Stratégie : Vient du vocabulaire de la guerre. Stratégie = se donner un plan d’action général pour gagner face à un ennemi, et atteindre ses objectifs de long-terme. Être stratégique = anticiper / se projeter. Avoir une idée de où on va (objectifs), comment on y va, par quels moyens. Réfléchir aux conséquences des différentes options, pour faire les choix qui sur le long-terme nous renforcent, et éviter les choix qui sur le long-terme nous affaiblissent / nous bloquent / se retournent contre nous.

Distinction tactique / stratégie : une tactique vise à atteindre des objectifs à court-terme (gagner une « bataille », ex. un conflit syndical particulier). Une stratégie vise à atteindre des objectifs sur le moyen-terme et long-terme (gagner une « guerre », ex. arracher l’émancipation intégrale des travailleur·euse·s). La tactique se nourrit de la stratégie qu’on a choisie. Elle est l’application d’une stratégie générale à une situation particulière. Mais une tactique est plus souple : on peut facilement ajuster une tactique, voir en changer en cours de conflit. Une stratégie est plus rigide : on ne change pas comme ça de stratégie en cours de route, car on ne récolte le fruit d’une stratégie que sur le temps long.

Situer historiquement le syndicalisme d’action directe

Le syndicalisme d’action directe et la stratégie qui y est associée, est apparue à la fin du 19e en France, puis s’est rependue dans dans divers pays. Cette stratégie particulièrement populaire entre les années 1900 et 1930, a été à l’origine de mouvements sociaux historiques, parfois révolutionnaires, et a permis de grandes conquêtes ouvrières. Elle a ensuite été marginalisée du fait de l’influence néfaste des régimes dit « communistes » (Russie, Europe de l’Est…) sur les syndicats.

L’actualité du syndicalisme d’action directe

  • Les syndicats ne réfléchissent plus assez à leur stratégie. Pire : certaines pratiques syndicales actuellement dominantes participent à affaiblir les syndicats et leur efficacité.

> _Extraits de données_
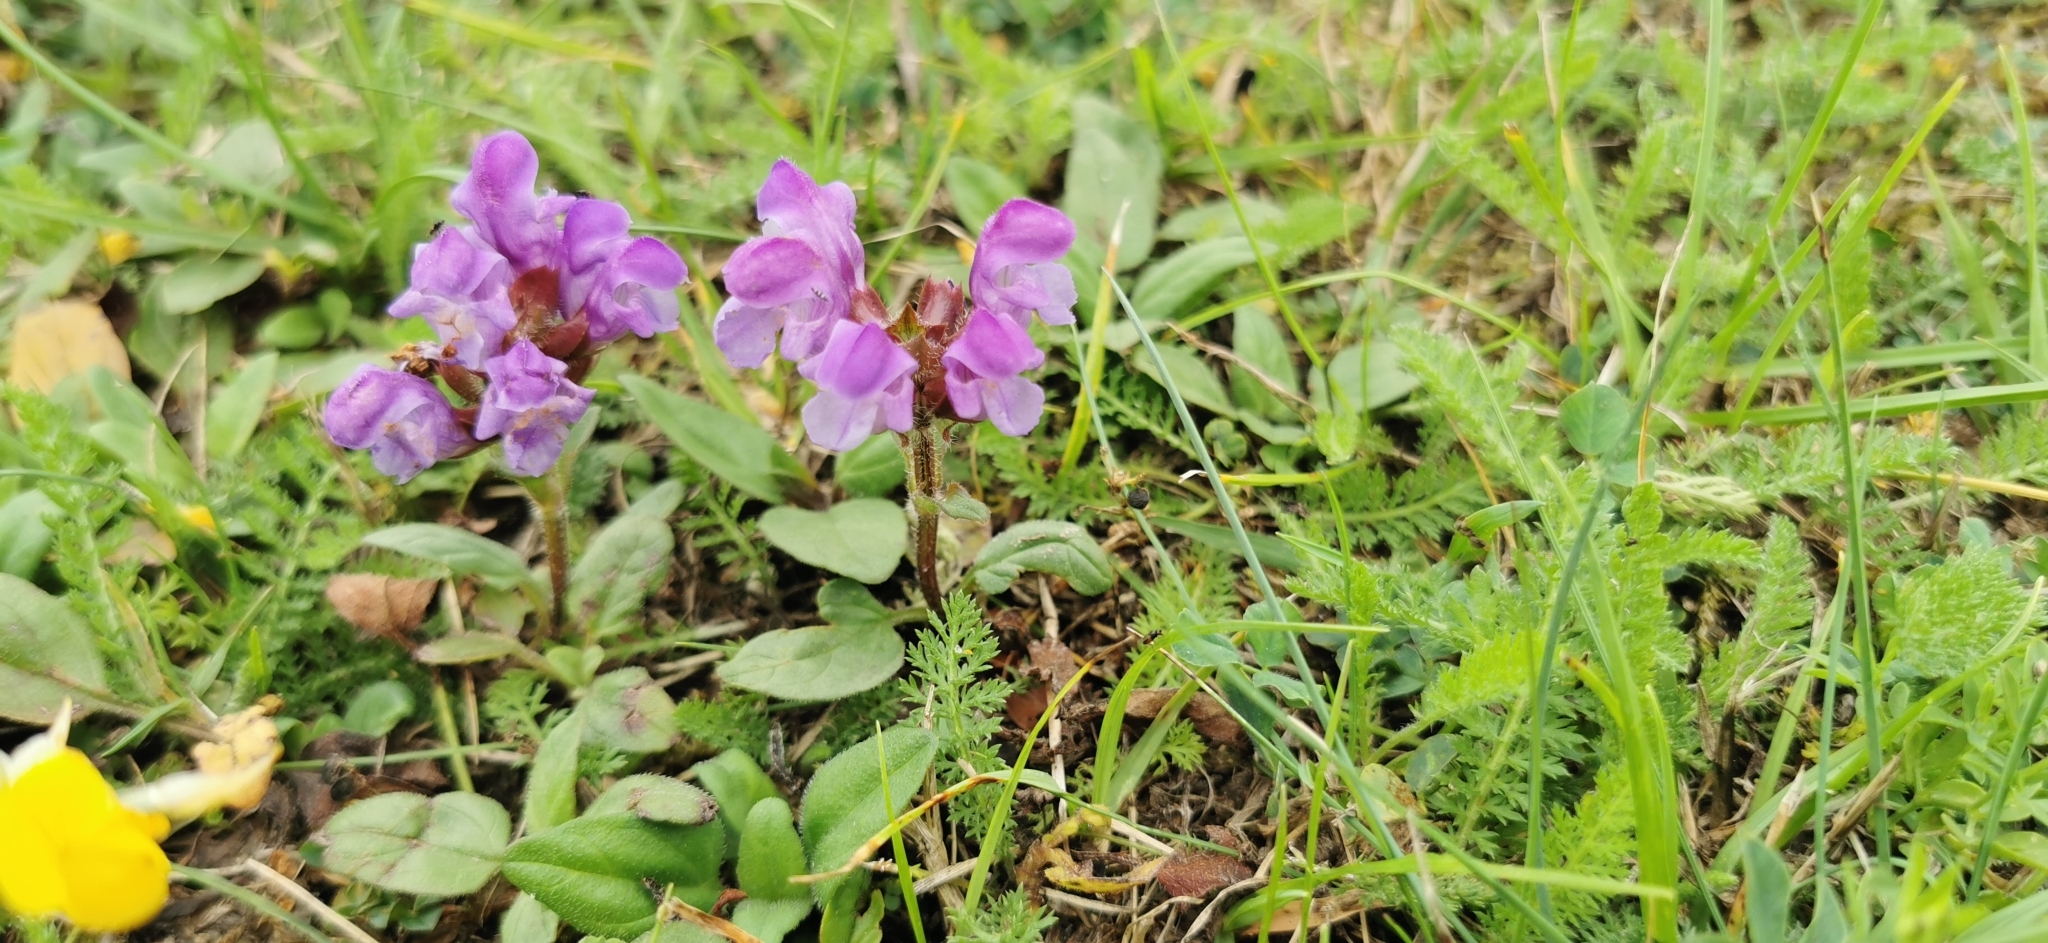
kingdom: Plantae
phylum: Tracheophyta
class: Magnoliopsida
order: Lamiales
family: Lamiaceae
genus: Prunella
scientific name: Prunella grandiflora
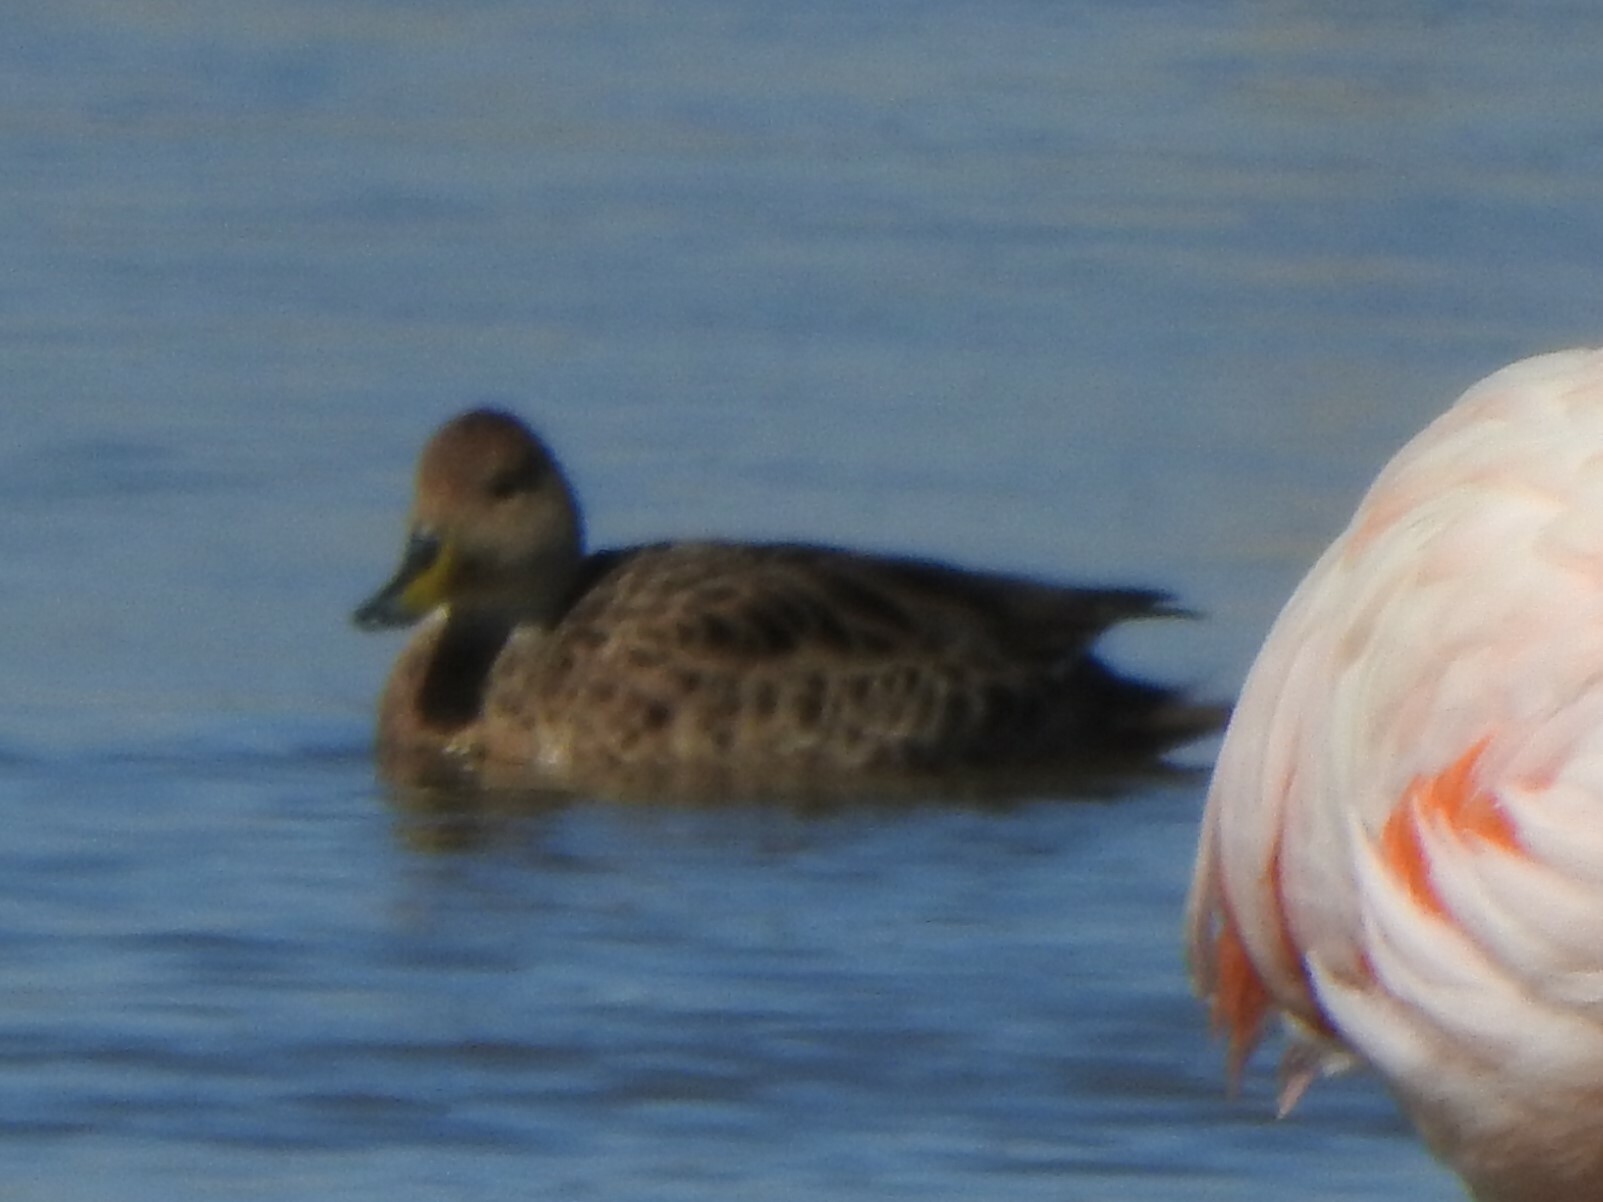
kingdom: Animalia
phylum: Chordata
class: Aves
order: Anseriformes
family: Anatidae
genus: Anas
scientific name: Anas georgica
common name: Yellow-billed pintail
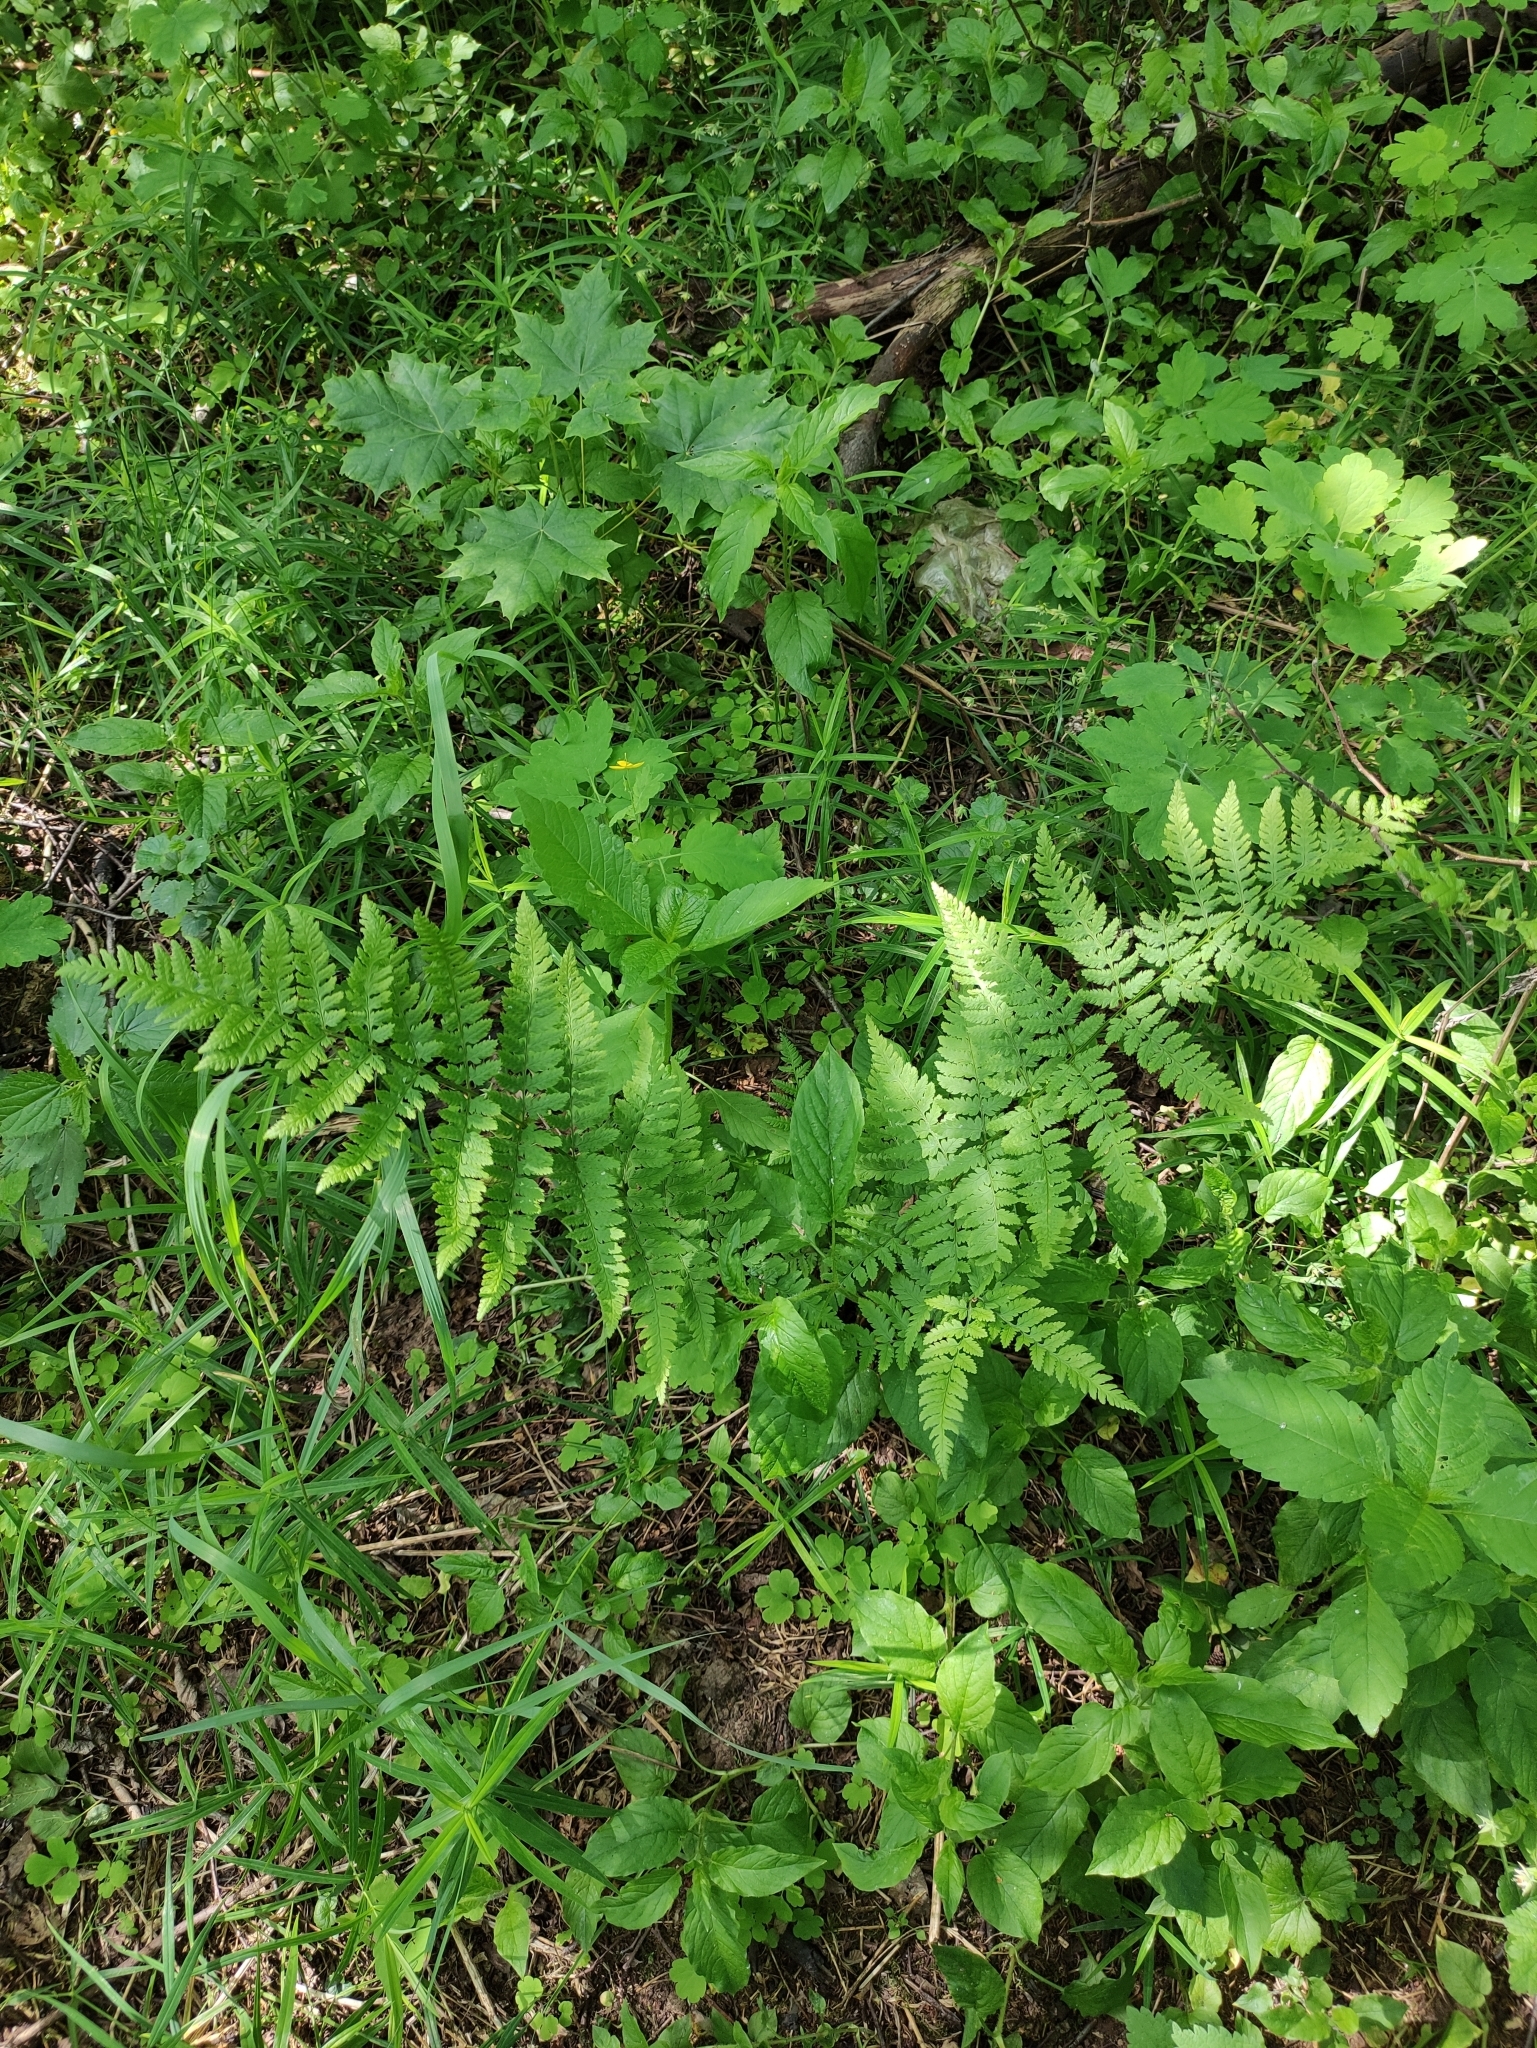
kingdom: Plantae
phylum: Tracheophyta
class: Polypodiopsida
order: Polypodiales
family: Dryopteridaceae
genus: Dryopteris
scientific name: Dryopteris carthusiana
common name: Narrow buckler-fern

> _Objectif A_
Recopiez le passage du texte sur la stratégie syndicale en commençant à « Situer historiquement le » et en terminant à « sur les syndicats. ».
> _Objectif B_
Répondez aux questions suivantes d'après le texte sur la stratégie syndicale.
(i) De quel vocabulaire vient le mot « stratégie » ?
(ii) Entre quelles années la stratégie du syndicalisme d'action directe a-t-elle été particulièrement populaire ?
(iii) Quel exemple le texte donne-t-il d'une « bataille » ?
Ce matériau est indépendant du texte de lecture.

> _Réponse complète A_
Situer historiquement le syndicalisme d’action directe

Le syndicalisme d’action directe et la stratégie qui y est associée, est apparue à la fin du 19e en France, puis s’est rependue dans dans divers pays. Cette stratégie particulièrement populaire entre les années 1900 et 1930, a été à l’origine de mouvements sociaux historiques, parfois révolutionnaires, et a permis de grandes conquêtes ouvrières. Elle a ensuite été marginalisée du fait de l’influence néfaste des régimes dit « communistes » (Russie, Europe de l’Est…) sur les syndicats.

> _Réponse complète B_
(i) Du vocabulaire de la guerre.
(ii) Entre les années 1900 et 1930.
(iii) Un conflit syndical particulier.